Pakistan Plans Mini-Budget to Meet IMF Fiscal Targets
Pakistan plans to introduce a mini-budget before the next federal budget. The government aims to raise revenue and close its financing gap under IMF commitments. Officials have confirmed that the plan includes new taxes and reduced expenditures to support fiscal stability.
Government Prepares New Tax Measures
The government will increase excise duty on fertilisers and pesticides by 5%. It will also add taxes on high-value sugar products. Pakistan assured the IMF that it will apply an 18% sales tax on several specified items. These measures will help the country meet its annual revenue targets. The FBR expects pressure on its current collection goals, so it may add more taxes if needed.
IMF Highlights a USD 4 Billion Financing Gap
The IMF noted that Pakistan must cover a USD 4 billion financing gap this fiscal year. The government expects USD 2 billion from the current IMF programme and USD 1 billion from the Saudi oil facility. It also plans to seek support from the ADB, the World Bank Group and an international bond.
Reforms to Improve Compliance and Efficiency
Pakistan will install POS systems at 40,000 major retailers during the next two years. This step will expand tax compliance and improve reporting. The government will also harmonise sales tax across all provinces to simplify the system. It will prioritise Rs2.5 trillion worth of ongoing PSDP projects and limit new ones to 10% of the programme. Climate-focused development will take a larger share of funding.
Social Protection Measures Expanded
From January 2026, quarterly Kafalat Programme payments will rise to Rs14,500. The beneficiary base will reach 10.2 million people. The government will introduce biometric verification and an e-wallet system for BISP payments by June 2026. These steps aim to increase transparency and ease of access.

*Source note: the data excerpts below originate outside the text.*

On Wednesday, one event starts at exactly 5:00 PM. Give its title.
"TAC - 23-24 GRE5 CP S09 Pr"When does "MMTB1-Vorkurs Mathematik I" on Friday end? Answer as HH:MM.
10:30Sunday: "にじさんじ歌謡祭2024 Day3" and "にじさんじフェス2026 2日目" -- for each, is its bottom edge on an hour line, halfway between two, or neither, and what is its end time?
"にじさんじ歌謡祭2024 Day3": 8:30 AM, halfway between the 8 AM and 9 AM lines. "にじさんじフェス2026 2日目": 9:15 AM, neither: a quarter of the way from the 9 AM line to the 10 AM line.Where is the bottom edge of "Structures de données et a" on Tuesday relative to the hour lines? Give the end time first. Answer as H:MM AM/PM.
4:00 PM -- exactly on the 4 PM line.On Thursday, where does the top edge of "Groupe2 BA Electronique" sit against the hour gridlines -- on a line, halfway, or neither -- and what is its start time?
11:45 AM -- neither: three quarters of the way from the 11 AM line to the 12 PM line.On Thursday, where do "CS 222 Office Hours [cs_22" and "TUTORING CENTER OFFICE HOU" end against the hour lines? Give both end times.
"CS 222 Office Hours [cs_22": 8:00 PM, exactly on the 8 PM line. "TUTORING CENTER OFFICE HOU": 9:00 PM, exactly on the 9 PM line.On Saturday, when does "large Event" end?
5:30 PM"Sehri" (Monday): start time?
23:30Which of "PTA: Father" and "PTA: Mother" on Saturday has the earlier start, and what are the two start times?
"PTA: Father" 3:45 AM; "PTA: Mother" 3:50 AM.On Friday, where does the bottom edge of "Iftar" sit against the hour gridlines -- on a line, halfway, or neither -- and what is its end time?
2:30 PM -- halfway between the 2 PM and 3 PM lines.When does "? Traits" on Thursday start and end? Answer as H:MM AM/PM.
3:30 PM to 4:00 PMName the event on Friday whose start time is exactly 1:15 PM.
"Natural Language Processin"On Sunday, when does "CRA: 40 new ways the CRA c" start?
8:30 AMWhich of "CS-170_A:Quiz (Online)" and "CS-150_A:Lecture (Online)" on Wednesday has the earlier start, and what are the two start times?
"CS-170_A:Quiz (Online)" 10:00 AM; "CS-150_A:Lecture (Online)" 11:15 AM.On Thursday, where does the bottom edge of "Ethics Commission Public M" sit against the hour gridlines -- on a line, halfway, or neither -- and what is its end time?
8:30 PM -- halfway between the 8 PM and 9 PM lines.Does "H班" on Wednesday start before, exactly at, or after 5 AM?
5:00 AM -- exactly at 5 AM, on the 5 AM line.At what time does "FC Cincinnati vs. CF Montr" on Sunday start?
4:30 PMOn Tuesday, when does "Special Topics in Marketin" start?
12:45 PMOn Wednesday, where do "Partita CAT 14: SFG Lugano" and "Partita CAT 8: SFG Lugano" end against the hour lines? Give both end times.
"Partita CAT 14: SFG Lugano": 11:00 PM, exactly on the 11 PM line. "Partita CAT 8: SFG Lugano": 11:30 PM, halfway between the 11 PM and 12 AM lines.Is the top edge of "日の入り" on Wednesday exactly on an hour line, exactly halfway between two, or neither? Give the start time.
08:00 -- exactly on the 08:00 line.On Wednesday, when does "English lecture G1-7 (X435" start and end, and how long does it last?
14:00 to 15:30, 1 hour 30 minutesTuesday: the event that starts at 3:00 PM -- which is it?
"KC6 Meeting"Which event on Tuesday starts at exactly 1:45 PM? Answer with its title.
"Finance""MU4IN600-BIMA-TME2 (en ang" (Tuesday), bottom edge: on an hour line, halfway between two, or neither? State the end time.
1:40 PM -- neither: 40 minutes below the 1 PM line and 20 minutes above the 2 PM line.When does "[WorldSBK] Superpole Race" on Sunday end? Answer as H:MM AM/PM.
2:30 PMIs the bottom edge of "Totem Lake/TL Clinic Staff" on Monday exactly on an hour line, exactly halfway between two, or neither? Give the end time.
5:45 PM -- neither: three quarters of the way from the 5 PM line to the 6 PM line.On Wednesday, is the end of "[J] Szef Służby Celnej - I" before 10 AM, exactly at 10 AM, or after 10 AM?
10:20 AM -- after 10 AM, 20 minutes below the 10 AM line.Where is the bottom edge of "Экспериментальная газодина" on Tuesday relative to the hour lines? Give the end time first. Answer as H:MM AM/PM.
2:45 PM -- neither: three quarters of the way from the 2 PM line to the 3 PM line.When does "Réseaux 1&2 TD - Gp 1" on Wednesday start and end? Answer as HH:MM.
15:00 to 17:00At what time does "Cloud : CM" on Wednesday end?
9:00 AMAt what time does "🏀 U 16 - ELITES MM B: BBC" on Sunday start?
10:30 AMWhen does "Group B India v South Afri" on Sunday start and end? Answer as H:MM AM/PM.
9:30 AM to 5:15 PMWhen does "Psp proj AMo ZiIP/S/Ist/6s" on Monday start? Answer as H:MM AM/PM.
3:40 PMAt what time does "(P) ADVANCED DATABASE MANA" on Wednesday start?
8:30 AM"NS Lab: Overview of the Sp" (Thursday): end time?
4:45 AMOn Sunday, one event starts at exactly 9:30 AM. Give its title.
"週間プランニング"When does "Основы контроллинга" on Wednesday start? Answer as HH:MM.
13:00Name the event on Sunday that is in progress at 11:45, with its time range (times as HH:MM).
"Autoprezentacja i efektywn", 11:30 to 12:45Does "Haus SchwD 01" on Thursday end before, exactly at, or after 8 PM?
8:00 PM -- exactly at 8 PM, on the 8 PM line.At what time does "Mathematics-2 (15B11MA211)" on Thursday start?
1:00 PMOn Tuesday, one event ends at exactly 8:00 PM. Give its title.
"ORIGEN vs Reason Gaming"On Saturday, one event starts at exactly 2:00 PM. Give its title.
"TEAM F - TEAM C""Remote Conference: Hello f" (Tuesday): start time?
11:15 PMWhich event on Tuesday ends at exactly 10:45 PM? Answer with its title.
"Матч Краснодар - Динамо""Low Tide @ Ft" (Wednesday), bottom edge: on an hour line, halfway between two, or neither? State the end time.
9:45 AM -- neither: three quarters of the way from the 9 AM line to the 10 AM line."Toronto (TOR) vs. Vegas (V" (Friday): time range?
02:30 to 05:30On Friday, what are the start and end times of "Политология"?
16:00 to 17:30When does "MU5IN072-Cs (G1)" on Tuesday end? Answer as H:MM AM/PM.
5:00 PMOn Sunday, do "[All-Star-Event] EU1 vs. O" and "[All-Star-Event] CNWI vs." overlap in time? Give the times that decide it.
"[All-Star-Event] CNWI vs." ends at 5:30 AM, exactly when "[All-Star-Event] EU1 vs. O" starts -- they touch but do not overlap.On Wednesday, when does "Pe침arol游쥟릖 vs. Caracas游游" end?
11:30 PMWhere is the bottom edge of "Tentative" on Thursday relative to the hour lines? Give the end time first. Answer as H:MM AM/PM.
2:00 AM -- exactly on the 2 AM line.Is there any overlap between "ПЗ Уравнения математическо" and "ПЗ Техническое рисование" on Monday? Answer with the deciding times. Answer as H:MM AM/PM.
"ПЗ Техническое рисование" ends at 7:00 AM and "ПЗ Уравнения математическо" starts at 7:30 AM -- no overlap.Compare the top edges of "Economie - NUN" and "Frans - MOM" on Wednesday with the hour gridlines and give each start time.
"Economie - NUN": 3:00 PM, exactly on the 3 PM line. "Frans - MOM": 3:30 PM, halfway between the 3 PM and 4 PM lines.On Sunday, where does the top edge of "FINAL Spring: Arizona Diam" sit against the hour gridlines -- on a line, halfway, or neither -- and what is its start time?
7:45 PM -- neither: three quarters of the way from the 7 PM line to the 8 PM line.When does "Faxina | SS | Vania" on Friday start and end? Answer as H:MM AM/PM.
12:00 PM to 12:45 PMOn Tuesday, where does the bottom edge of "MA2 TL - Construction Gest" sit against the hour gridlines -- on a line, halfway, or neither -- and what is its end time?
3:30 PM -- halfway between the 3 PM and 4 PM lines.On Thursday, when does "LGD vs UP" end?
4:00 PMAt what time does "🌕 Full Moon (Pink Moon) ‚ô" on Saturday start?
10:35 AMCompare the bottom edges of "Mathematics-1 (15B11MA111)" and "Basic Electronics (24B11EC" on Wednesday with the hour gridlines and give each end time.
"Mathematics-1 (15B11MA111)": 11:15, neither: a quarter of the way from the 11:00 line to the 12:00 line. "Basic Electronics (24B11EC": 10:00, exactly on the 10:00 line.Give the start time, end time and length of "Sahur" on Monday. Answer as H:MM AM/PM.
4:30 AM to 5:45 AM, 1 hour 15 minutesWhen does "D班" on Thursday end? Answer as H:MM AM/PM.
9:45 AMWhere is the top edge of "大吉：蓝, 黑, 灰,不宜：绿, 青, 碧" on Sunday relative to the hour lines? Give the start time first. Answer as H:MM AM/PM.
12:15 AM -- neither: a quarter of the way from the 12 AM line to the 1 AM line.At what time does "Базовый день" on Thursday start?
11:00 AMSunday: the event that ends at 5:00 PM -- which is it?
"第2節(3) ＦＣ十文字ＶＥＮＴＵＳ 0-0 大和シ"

Economic Roadmap for Stability
Pakistan’s economic roadmap focuses on stronger revenue collection and structural reforms. The government seeks to stabilise public finances while balancing the impact of new taxes. Agriculture, retail and sugar-related sectors will face the earliest effects. Officials believe the planned measures will support long-term economic steadiness and improve fiscal discipline.